- Exercise
If a line in the listing includes the word "pixels", copy it out.
______
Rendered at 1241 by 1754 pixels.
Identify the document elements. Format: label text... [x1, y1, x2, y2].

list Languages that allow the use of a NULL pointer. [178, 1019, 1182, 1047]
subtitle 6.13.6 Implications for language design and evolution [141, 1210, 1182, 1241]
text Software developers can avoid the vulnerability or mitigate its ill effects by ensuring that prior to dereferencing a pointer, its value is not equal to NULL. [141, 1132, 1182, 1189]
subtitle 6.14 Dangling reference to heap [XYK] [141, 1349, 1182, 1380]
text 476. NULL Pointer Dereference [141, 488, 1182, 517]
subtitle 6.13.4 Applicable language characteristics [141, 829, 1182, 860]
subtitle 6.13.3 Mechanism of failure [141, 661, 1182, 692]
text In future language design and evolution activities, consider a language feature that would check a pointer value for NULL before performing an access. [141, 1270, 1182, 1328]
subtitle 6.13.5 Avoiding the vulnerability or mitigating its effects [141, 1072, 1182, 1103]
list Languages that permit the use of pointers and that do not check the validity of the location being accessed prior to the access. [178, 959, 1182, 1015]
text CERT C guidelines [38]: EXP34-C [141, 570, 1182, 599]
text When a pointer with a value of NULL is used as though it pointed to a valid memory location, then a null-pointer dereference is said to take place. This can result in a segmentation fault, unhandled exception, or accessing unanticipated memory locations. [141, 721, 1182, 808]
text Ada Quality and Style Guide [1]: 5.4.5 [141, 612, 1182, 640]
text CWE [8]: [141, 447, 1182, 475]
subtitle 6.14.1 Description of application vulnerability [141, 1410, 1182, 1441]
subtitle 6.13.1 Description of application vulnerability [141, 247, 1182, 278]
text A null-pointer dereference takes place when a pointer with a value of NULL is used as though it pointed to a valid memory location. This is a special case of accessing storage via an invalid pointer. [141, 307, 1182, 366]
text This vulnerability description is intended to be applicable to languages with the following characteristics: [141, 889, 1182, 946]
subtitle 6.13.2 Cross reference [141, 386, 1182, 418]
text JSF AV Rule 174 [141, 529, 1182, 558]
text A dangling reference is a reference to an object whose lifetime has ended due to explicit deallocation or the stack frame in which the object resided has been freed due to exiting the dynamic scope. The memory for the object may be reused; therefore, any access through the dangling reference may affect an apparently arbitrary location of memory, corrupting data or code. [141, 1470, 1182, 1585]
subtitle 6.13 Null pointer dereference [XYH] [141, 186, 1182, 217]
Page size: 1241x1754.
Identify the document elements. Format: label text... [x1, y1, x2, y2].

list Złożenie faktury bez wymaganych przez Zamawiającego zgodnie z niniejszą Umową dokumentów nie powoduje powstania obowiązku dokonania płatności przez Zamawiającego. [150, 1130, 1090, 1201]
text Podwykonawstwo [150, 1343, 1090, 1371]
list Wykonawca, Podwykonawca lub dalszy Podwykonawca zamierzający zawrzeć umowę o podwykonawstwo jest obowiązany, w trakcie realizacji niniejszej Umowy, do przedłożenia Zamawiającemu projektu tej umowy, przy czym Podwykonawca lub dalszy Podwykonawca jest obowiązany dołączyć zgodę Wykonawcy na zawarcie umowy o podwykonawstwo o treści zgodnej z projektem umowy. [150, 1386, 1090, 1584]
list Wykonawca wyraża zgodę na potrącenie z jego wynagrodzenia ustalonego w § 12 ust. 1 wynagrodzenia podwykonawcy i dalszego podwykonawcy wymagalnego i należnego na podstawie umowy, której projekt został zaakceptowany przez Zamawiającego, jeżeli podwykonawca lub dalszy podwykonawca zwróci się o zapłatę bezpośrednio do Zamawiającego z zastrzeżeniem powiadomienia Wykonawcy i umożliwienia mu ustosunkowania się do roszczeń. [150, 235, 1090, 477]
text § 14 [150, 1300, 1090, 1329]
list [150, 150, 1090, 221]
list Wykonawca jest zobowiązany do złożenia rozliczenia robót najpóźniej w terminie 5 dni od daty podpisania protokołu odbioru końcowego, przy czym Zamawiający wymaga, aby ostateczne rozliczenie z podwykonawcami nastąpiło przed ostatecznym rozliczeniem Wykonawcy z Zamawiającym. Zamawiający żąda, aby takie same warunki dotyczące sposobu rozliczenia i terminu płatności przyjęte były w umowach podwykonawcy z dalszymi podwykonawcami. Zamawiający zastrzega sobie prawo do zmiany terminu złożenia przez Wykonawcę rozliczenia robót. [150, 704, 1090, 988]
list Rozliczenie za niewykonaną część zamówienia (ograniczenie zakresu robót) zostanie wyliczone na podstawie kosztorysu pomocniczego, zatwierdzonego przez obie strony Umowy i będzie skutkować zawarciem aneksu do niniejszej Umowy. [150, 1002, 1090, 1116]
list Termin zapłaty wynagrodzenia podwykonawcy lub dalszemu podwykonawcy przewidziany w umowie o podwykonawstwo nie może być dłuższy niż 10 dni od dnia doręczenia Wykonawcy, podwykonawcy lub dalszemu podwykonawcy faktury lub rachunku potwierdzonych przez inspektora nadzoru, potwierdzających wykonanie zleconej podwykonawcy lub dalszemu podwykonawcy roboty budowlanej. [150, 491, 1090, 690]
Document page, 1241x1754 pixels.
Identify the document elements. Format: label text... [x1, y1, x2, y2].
______
- Written response
Rendered at 1241 by 1754 pixels.
Document page, 1241x1754 pixels.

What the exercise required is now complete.